Investment and banking firms everywhere are looking to slash their office space, with Barclays looking to unload its headquarters in London, Credit Suisse ditching nine floors of office space, and Morgan Stanley reevaluating its entire London footprint.
With millions of jobs cuts and a recession on the horizon, landlords in London and Canary Wharf could face massive tenant retreat.
“Larger banks are clearly a higher risk for landlords,” said Rogier Quirijns, head of European real estate at Cohen & Steers Inc. “For London, there are the threats of recession and a possible no-deal Brexit to deal with, and I expect Covid-19 will most likely accelerate those risks.”
Over the past nine years, the London footprint of banks has already dropped by around six million square feet according to CBRE, and the pandemic is accelerating this drop.
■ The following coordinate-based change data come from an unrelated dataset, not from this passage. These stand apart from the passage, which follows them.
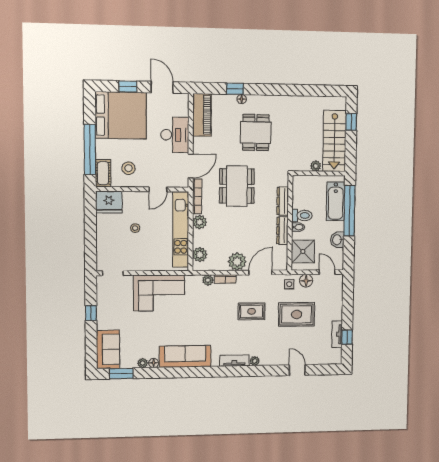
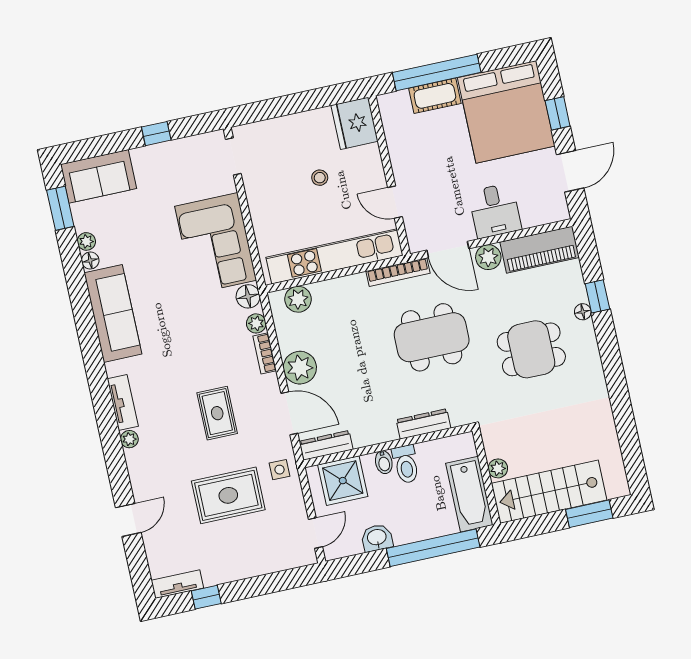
window: (351, 122) -> (589, 514), width x1.50
desk: (175, 135) -> (495, 211), width x0.73
stool: (129, 168) -> (420, 144), removed
cot: (103, 173) -> (435, 96), moved
bathtub: (336, 201) -> (469, 494), moved, turned -90
plant: (200, 222) -> (488, 257), moved
dresser: (282, 231) -> (326, 445), moved
floor lamp: (306, 281) -> (248, 296), moved
rug: (297, 314) -> (228, 495), turned 90
tv unit: (337, 334) -> (177, 584), moved

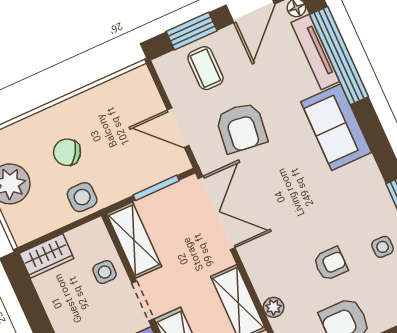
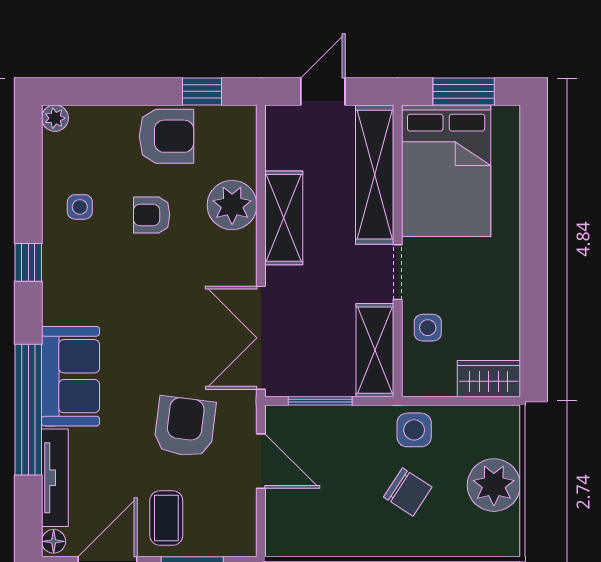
window: (339, 56) -> (28, 410), moved
coffee table: (205, 68) -> (166, 518), moved
plant: (274, 307) -> (232, 205), width x1.88, depth x1.88

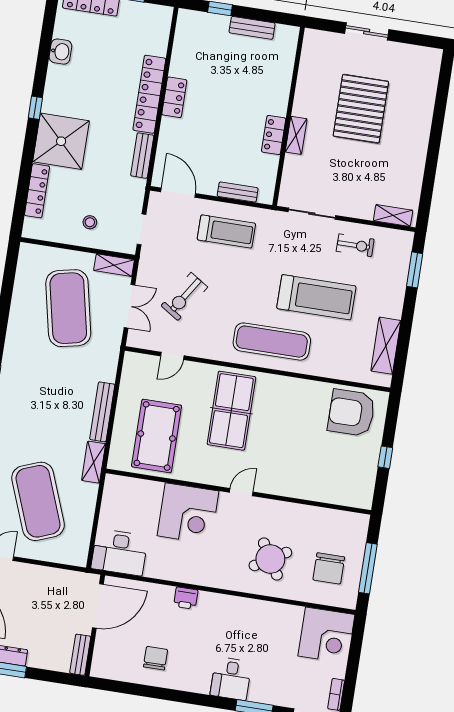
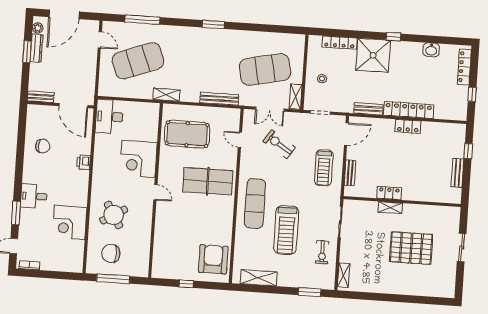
bench: (102, 412) -> (219, 99), moved
corner desk: (326, 635) -> (70, 222), moved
Along with massive job cuts, the future of the office in general has caused business leaders to question their necessity. Many organizations have been comfortably operating through remote working policies, and the cost effectiveness of this shift may open up new opportunities during this economic downturn.
According to Mat Oakley, head of commercial research at Savills, many banks have a five-year plan of cutting their office footprint by 20% of pre-pandemic levels.
“So this is not Covid-related — it is just suddenly they find a way of achieving that plan because of Covid,” said Oakley.